*** Opening Records provided ***

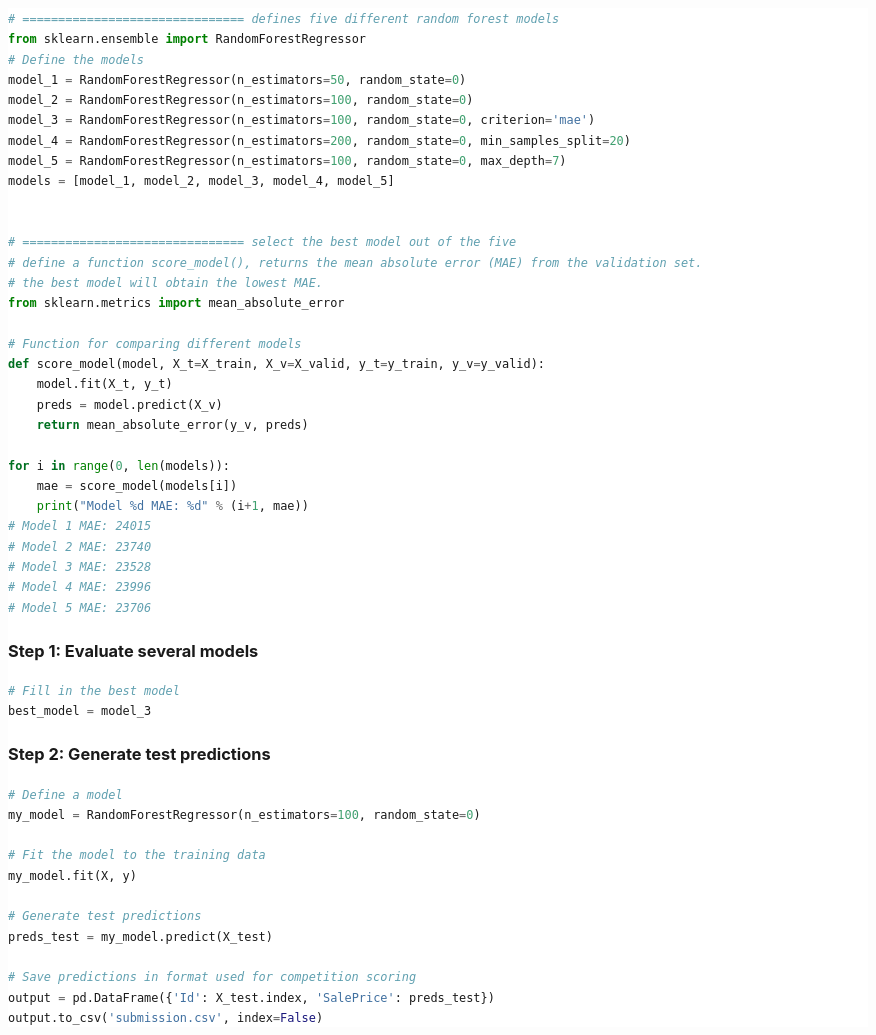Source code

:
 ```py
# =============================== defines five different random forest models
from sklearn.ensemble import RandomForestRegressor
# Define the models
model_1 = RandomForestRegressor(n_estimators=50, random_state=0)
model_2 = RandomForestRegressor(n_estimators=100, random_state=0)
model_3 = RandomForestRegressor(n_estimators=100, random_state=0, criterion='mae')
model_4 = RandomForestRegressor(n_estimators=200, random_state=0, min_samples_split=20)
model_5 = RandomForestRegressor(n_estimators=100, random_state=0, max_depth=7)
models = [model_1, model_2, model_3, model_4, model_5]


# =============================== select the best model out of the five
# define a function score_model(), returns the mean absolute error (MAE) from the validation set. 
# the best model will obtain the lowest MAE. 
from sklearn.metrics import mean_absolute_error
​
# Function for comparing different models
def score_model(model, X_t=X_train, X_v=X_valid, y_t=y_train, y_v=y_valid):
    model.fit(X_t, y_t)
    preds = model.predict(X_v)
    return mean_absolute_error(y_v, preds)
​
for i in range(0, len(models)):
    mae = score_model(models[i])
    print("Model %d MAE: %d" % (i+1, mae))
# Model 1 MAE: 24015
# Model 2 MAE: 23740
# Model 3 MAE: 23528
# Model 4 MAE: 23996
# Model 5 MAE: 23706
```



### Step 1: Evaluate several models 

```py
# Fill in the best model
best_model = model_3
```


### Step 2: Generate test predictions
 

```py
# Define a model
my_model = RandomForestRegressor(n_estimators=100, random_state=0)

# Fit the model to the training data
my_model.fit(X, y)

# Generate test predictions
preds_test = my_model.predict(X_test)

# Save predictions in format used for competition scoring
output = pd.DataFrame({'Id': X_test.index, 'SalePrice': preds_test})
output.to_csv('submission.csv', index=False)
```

*** Closing Records provided ***

◆ Prompt ◆
Go through the entries and copy every line with "predictions".

◆ Result of this exercise ◆
### Step 2: Generate test predictions
# Generate test predictions
# Save predictions in format used for competition scoring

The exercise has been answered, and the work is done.